For the sake of completeness, here’s the final shader layout:
Shader | |||||
---|---|---|---|---|---|
Descriptor set 0 | Descriptor set 1 | Descriptor set 2 | Descriptor set 3 | ||
Texture array | Sampler state | Uniform buffer | Image | Image | Uniform buffer |
So this proves we can utilize uniform buffers to select textures too, covering all our grounds in one tied up bow. Neat. Except for images, and here’s why.
Images are not switched around and messed around with like textures are, and for good reason. An image is used when a shader needs to perform a read-write to texels in the same resource, meaning that images are mostly used for random access and random writes, for post effects and the like, and are thus not as prone to changes as for example individual objects. Instead, images are mostly consistent, and can be bound during rendering engine setup. We could implement image arrays like we do texture arrays, however we must consider the HUGE amount of format combinations required to fit all cases.
Images can, like textures, be 2D, 2D multisample, 3D, Cube, just to mention the common types. We obviously have special cases like 2DArray, CubeArray and so forth, but array textures are not even used or supported in Nebula; never saw the need for them. However, images also needs a format qualifier if the image is to be supported with imageLoad, meaning we basically need a uniform array of all 4 ordinary types, with all permutations of formats. While possible, I deemed it a big no-no, and instead determined that since images are special use resources for single-fire read-writes, then a shader has to update the descriptor set each time it wants to change it, meaning it’s more efficient to, in the same shader, reuse the same variable and just not perform a new binding. All in all, this shouldn’t become a problem.
What’s left to do is to enforce certain descriptor set layouts by the shader loader, so that no shader creator accidentally use a reserved descriptor set (like 0 for textures, 1 for camera, 2 for lighting, 3 for instancing). If the shader does, it will manipulate a reserved descriptor set which will cause it to become incompatible, and we can’t have that since it will simply cause manually applied descriptors to stop being bound, resulting in unpredictable behavior. Another way of solving this issue is by changing the group-syntax in AnyFX to something more stable and easier to validate, like making it into a structure like syntax, for example:
group 0 { sampler2D Texture; varblock Block { vec4 Vector; uint Index; } }
And then assert that no group is later declared with the same index. To handle stray variables declared outside of a group, the compiler simply generates the default group, and puts all strays in there.
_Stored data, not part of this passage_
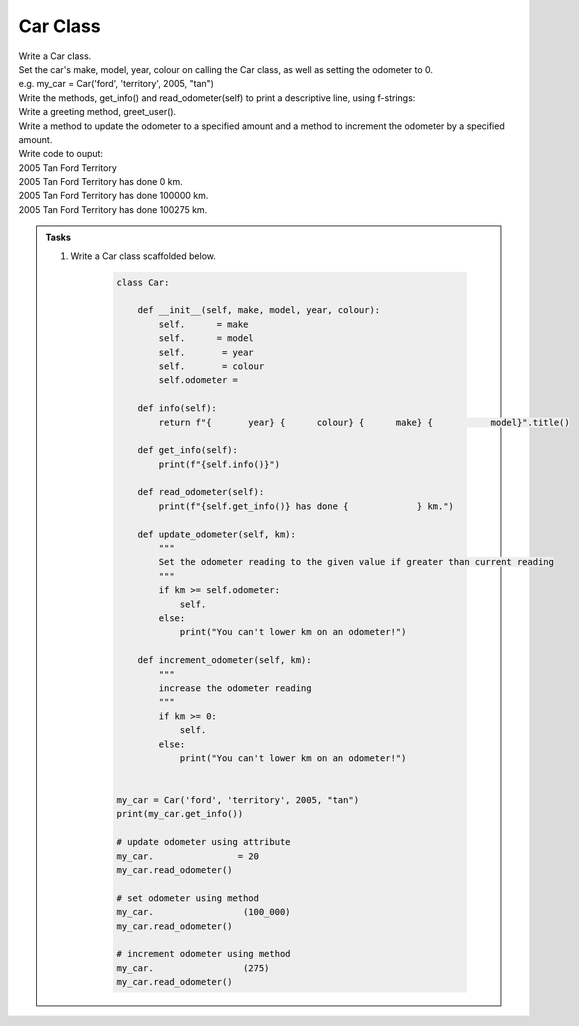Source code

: ====================================================
Car Class
====================================================

| Write a Car class.  
| Set the car's make, model, year, colour on calling the Car class, as well as setting the odometer to 0.
| e.g. my_car = Car('ford', 'territory', 2005, "tan")
| Write the methods, get_info() and read_odometer(self) to print a descriptive line, using f-strings: 
| Write a greeting method, greet_user().
| Write a method to update the odometer to a specified amount and a method to increment the odometer by a specified amount.

| Write code to ouput:
| 2005 Tan Ford Territory
| 2005 Tan Ford Territory has done 0 km.
| 2005 Tan Ford Territory has done 100000 km.
| 2005 Tan Ford Territory has done 100275 km.

.. admonition:: Tasks

    #. Write a Car class scaffolded below.

        .. code-block:: python

            class Car:

                def __init__(self, make, model, year, colour):
                    self.      = make
                    self.      = model
                    self.       = year
                    self.       = colour
                    self.odometer =
                    
                def info(self):
                    return f"{       year} {      colour} {      make} {           model}".title()

                def get_info(self):
                    print(f"{self.info()}")

                def read_odometer(self):
                    print(f"{self.get_info()} has done {             } km.")

                def update_odometer(self, km):
                    """
                    Set the odometer reading to the given value if greater than current reading
                    """
                    if km >= self.odometer:
                        self. 
                    else: 
                        print("You can't lower km on an odometer!")

                def increment_odometer(self, km):
                    """
                    increase the odometer reading
                    """
                    if km >= 0:
                        self. 
                    else:
                        print("You can't lower km on an odometer!")
                    
                
            my_car = Car('ford', 'territory', 2005, "tan")
            print(my_car.get_info())

            # update odometer using attribute
            my_car.                = 20
            my_car.read_odometer()

            # set odometer using method
            my_car.                 (100_000)
            my_car.read_odometer()

            # increment odometer using method
            my_car.                 (275)
            my_car.read_odometer()


    .. dropdown::
        :icon: codescan
        :color: primary
        :class-container: sd-dropdown-container

        .. tab-set::

            .. tab-item:: Q1

                Write a class for a Car.

                .. code-block:: python

                    class Car:

                        def __init__(self, make, model, year, colour):
                            self.make = make
                            self.model = model
                            self.year = year
                            self.colour = colour
                            self.odometer = 0
                            
                        def info(self):
                            return f"{self.year} {self.colour} {self.make} {self.model}".title()

                        def get_info(self):
                            print(f"{self.info()}")

                        def read_odometer(self):
                            print(f"{self.info()} has done {self.odometer_reading} km.")

                        def update_odometer(self, km):
                            """
                            Set the odometer reading to the given value if greater than current reading
                            """
                            if km >= self.odometer:
                                self.odometer = km
                            else:
                                print("You can't lower km on an odometer!")

                        def increment_odometer(self, km):
                            """
                            increase the odometer reading
                            """
                            if km >= 0:
                                self.odometer += km
                            else:
                                print("You can't lower km on an odometer!")
                            
                        
                    my_car = Car('ford', 'territory', 2005, "tan")
                    print(my_car.get_info())

                    # update odometer using attribute
                    my_car.odometer_reading = 20
                    my_car.read_odometer()

                    # set odometer using method
                    my_car.update_odometer(100_000)
                    my_car.read_odometer()

                    # increment odometer using method
                    my_car.increment_odometer(275)
                    my_car.read_odometer()

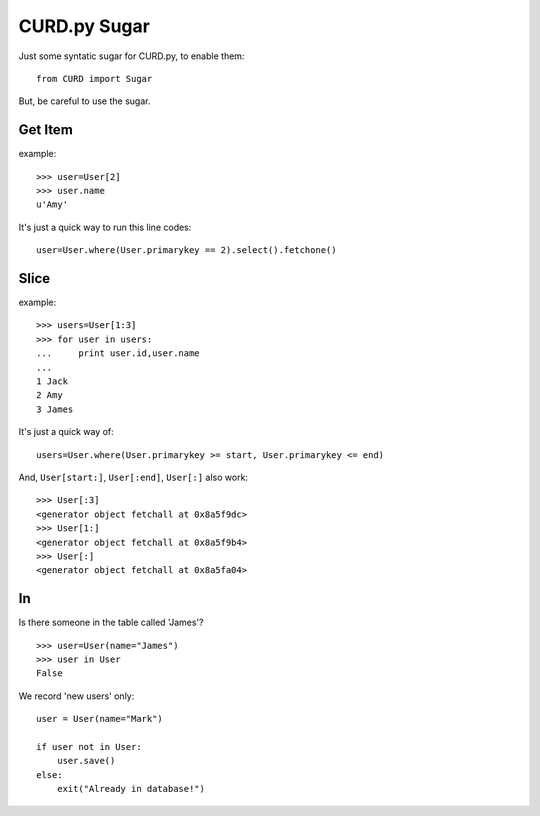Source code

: .. _Sugar:

CURD.py Sugar
=============

Just some syntatic sugar for CURD.py, to enable them::

    from CURD import Sugar

But, be careful to use the sugar.

Get Item
--------

example::

    >>> user=User[2] 
    >>> user.name 
    u'Amy'

It's just a quick way to run this line codes::
   
    user=User.where(User.primarykey == 2).select().fetchone()

Slice
-----

example::

    >>> users=User[1:3] 
    >>> for user in users: 
    ...     print user.id,user.name
    ...  
    1 Jack
    2 Amy
    3 James

It's just a quick way of::

    users=User.where(User.primarykey >= start, User.primarykey <= end)

And, ``User[start:]``, ``User[:end]``, ``User[:]`` also work::

    >>> User[:3] 
    <generator object fetchall at 0x8a5f9dc>
    >>> User[1:]
    <generator object fetchall at 0x8a5f9b4>
    >>> User[:]
    <generator object fetchall at 0x8a5fa04>

In
--

Is there someone in the table called 'James'?

::

    >>> user=User(name="James")
    >>> user in User
    False

We record 'new users' only:

::

    user = User(name="Mark")

    if user not in User:
        user.save()
    else:
        exit("Already in database!")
The only issue I have with the above syntax is the annoying level of indirection before you actually get to the meat of the shader code. I think implementing an engine side check is the way to go now, but implementing groups as a structure like above could be a valid idea, since we might want to have the same behavior in all rendering APIs. Consider this for OpenGL too, in which we can guarantee that applying a group of uniforms and textures will remain persistent if all shaders share the same declaration. Although, in OpenGL, since we don’t have descriptor sets, we must simply ensure that the location values for individual groups remain consistent.